Webmaster: Excerpted from the 2010 Final Four Program Guide.
Thousands of children in Brownsville play chess, a phenomenon that started in the classroom of Jose J. Guajardo.
About 1990, the principal of Russell Elementary School assigned Guajardo to teach at-risk fourth grade students. The young teacher was inspired to engage the students through chess by his experience teaching his own precocious son the game, and he proceeded to teach his students as well. Soon, Guajardo’s kids were beating their young teacher.
The Russell Elementary School chess team went on to win seven state championships from 1993-1999.
Guajardo’s accomplishments paved the way for the best-known example of student excellence in chess in Brownsville.
Chess at Morningside Elementary School began in summer 1997 under the leadership of Remy Ferrari, Alfred Molina and Rusty Harwood, who later became the chess program director at The University of Texas at Brownsville and Texas Southmost College. After a few months of practice and training, Morningside Elementary entered its first tournament in January 1998.
In February 1999, the Morningside students traveled to a regional tournament held a couple of hours away from Brownsville. The students won the tournament. Parents and faculty raised money to send Morningside students to a state tournament in Dallas, where the students won second place.
Soon, plans began for the students to attend a national chess championship in Phoenix, Ariz. Local businesses raised money to supplement state funds, with everyone donating what they could to help get the team to nationals. The Morningside team placed second in the tournament, half a point behind Hunter College Campus Elementary School from New York City.
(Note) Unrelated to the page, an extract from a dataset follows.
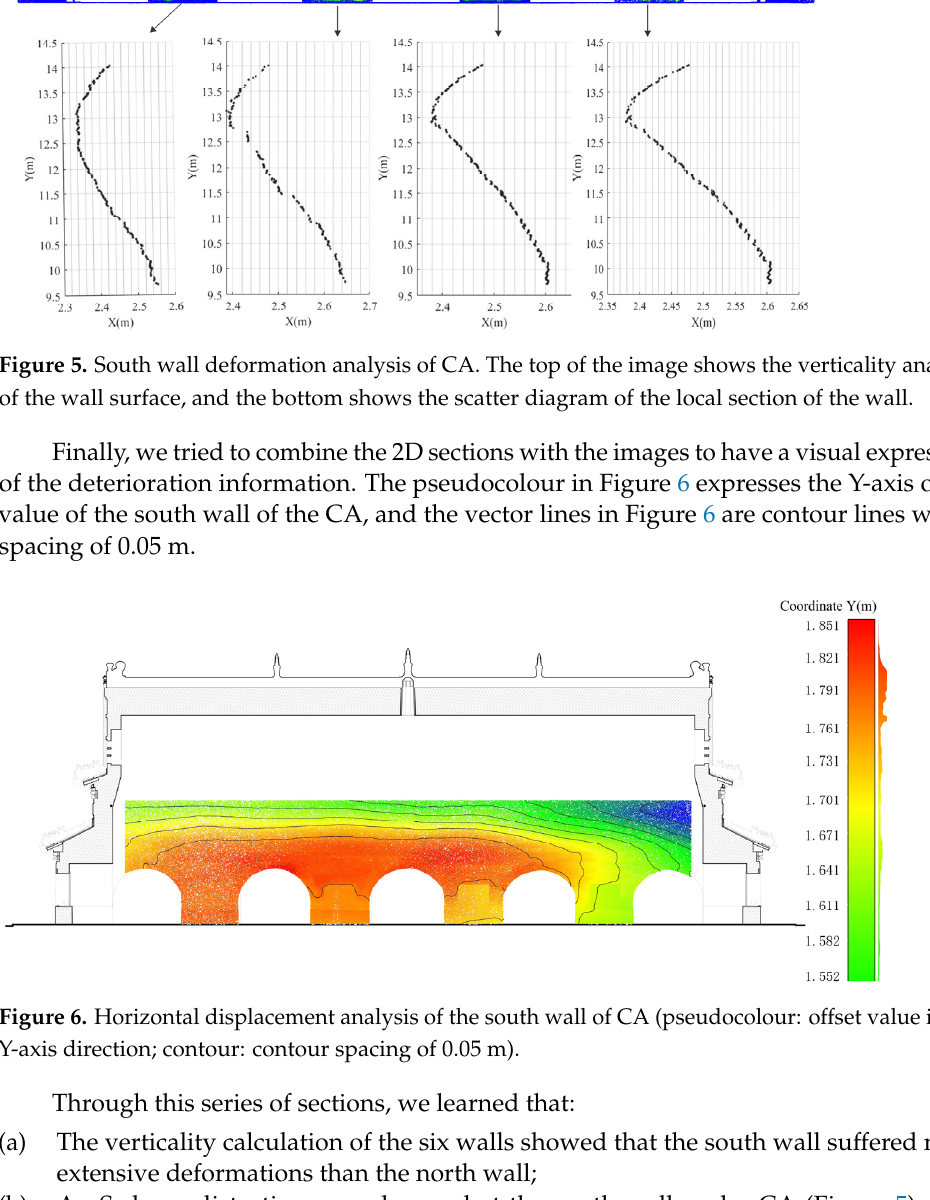
Figure 6. Horizontal displacement analysis of the south wall of CA (pseudocolour: offset value in the Y-axis direction; contour: contour spacing of 0.05 m).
In the upcoming years, Paredes and Hudson elementary schools, Oliveira and Vela middle schools, and Hanna and Porter high schools have all won national chess championships, led by Paredes’ seven national championships.
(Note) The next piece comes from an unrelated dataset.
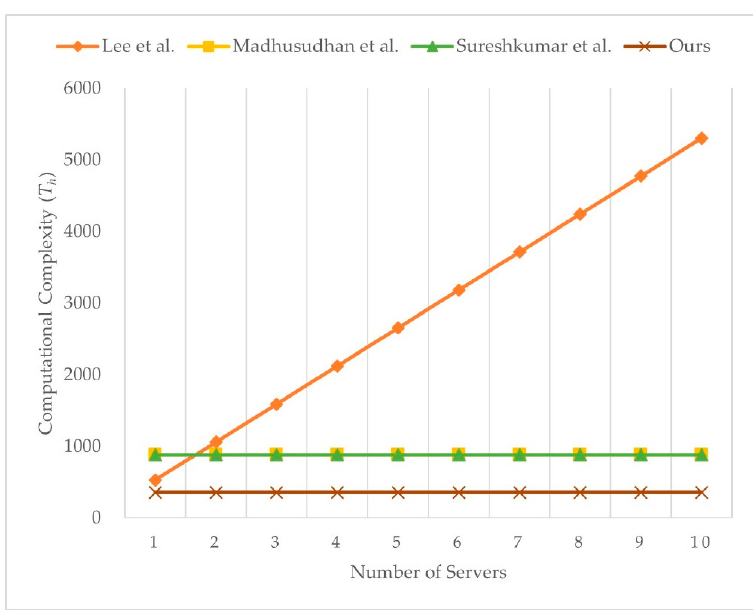
Figure 11. Computational complexity of user with varying number of servers.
Chess has also been competitive at UTB/TSC since its team’s inception in the 2001-2002 school year.
Since spring 2002, UTB/TSC’s chess team has won several state, regional and collegiate championships, and Southwest Collegiate Championships. The team won the National K-12/Collegiate Championships in 2005 and has placed in the final four U.S. schools at the Pan-American Intercollegiate Team Chess Championship.
The university was named Chess College of Year by the U.S. Chess Federation in August 2007.
The chess students placed third in the team’s first appearance at The President’s Cup competition, also known as the “Final Four of College Chess,” in April 2009 in Dallas.
The university has been able to recruit players from throughout the United States, but also Chile, Colombia, Mexico and Uzbekistan. El Paso native and UTB/TSC graduate Nelly Estrada was the team’s first female player when she began playing in spring 2006, and she is now in medical school on a full scholarship. Overall, the team has grown from seven to 19 players.
Program staff has traveled to the Mexican states of Nuevo Leon, San Luis Potosi and Tamaulipas to spread interest in chess to students.